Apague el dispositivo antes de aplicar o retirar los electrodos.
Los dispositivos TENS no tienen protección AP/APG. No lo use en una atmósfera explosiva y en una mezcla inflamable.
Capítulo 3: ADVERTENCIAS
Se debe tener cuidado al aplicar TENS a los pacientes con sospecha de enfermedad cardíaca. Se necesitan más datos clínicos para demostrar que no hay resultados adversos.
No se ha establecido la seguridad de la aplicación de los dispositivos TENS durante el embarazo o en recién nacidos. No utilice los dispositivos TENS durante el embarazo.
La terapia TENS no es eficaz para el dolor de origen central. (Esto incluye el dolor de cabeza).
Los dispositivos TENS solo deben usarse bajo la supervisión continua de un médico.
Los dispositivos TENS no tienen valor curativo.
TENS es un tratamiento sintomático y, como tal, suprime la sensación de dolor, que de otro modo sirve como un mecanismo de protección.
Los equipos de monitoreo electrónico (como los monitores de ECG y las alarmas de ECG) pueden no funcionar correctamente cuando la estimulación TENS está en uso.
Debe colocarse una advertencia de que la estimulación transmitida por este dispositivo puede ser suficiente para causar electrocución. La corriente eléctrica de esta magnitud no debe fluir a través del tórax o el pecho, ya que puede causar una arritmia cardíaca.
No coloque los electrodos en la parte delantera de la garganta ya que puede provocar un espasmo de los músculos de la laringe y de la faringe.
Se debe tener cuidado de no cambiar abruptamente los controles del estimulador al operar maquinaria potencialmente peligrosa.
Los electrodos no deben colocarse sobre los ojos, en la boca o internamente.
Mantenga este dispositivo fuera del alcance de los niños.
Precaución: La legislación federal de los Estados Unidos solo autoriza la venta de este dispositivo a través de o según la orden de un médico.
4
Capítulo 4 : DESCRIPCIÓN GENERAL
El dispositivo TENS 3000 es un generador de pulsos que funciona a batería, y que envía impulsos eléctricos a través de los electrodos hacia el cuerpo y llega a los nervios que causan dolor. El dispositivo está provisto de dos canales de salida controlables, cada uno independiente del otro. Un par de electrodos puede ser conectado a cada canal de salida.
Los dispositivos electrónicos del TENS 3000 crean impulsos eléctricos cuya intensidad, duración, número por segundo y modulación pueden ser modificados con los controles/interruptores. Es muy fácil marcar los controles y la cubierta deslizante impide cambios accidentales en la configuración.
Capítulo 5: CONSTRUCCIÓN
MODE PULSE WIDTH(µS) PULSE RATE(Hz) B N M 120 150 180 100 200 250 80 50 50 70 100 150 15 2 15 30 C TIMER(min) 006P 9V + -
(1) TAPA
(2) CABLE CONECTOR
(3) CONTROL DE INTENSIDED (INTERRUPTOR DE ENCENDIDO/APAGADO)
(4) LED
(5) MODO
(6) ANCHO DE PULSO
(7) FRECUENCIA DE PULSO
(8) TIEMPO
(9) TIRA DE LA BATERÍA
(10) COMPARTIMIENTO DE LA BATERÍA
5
+ + + +
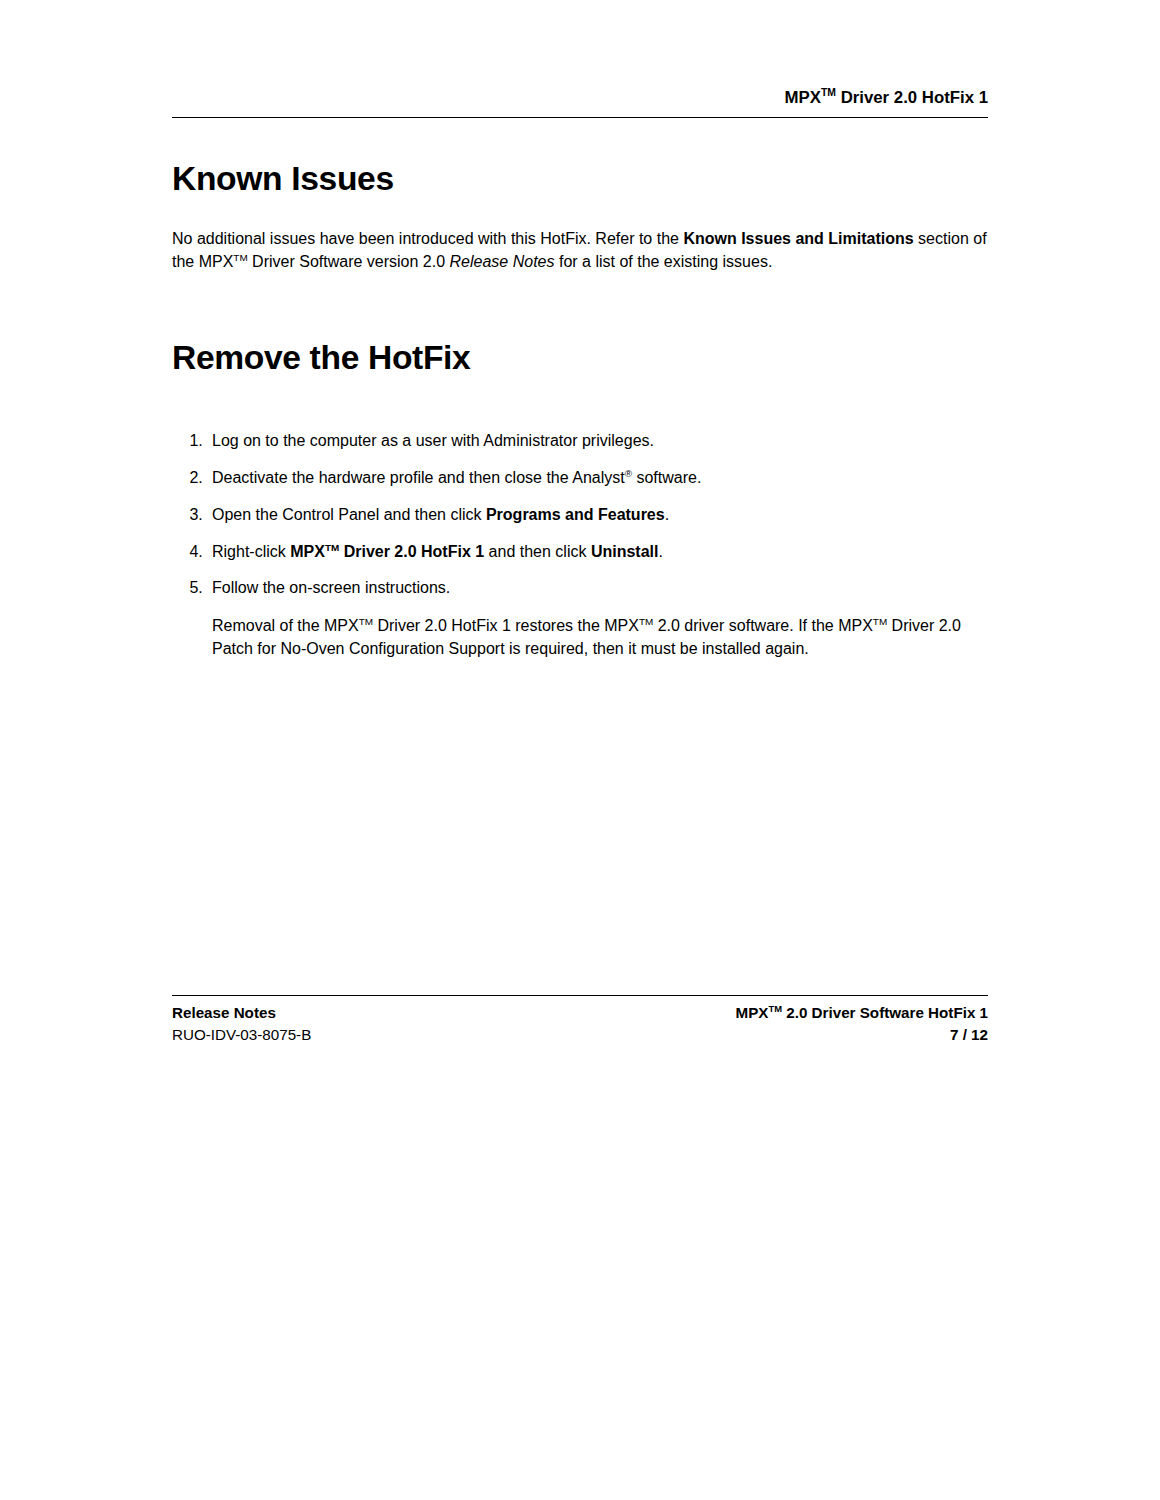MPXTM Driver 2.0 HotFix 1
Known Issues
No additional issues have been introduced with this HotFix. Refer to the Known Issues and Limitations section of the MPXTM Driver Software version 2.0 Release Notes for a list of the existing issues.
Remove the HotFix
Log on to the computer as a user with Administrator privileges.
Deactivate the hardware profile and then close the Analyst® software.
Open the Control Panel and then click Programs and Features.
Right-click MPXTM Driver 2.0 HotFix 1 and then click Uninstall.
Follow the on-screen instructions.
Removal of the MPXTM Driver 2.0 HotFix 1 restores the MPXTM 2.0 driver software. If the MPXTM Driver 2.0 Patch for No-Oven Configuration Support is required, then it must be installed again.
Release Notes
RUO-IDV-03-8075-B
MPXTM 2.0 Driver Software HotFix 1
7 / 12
+ + + +
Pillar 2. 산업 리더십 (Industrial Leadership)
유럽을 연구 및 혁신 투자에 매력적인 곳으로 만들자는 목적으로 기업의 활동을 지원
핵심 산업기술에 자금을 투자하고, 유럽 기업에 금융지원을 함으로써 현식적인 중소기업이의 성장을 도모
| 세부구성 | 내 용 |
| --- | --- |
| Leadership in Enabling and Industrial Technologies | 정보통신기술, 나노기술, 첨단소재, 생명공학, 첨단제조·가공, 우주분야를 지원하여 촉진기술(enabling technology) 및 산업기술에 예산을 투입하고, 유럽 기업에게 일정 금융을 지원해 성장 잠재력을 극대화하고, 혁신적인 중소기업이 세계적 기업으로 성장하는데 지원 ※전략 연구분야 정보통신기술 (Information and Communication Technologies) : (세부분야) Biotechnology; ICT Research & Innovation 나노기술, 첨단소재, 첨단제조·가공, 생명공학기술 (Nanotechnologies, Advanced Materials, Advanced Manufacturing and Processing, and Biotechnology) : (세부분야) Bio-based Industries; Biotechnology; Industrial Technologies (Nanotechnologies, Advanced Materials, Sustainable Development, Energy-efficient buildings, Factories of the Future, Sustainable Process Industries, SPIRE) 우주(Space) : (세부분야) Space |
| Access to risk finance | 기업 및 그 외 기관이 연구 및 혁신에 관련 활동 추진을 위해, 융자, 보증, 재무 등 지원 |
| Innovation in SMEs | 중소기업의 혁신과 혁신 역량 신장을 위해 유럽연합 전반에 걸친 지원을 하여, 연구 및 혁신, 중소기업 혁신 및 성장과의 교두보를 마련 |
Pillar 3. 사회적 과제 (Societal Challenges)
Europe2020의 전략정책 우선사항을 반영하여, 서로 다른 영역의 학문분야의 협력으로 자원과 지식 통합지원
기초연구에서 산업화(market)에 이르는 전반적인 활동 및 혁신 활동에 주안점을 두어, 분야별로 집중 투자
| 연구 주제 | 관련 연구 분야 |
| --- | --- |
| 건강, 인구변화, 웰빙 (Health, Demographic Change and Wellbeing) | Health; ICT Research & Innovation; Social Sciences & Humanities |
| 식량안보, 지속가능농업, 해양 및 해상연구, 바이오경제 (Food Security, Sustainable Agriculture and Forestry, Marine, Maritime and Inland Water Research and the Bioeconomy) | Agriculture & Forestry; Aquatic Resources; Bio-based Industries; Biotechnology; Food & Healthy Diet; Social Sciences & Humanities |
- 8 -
+ + + +
**PROBLEM TO WORK ON:** Report each line of the records that holds the word "Capítulo".

**SOLVED EXERCISE:**
Capítulo 3: ADVERTENCIAS
Capítulo 4 : DESCRIPCIÓN GENERAL
Capítulo 5: CONSTRUCCIÓN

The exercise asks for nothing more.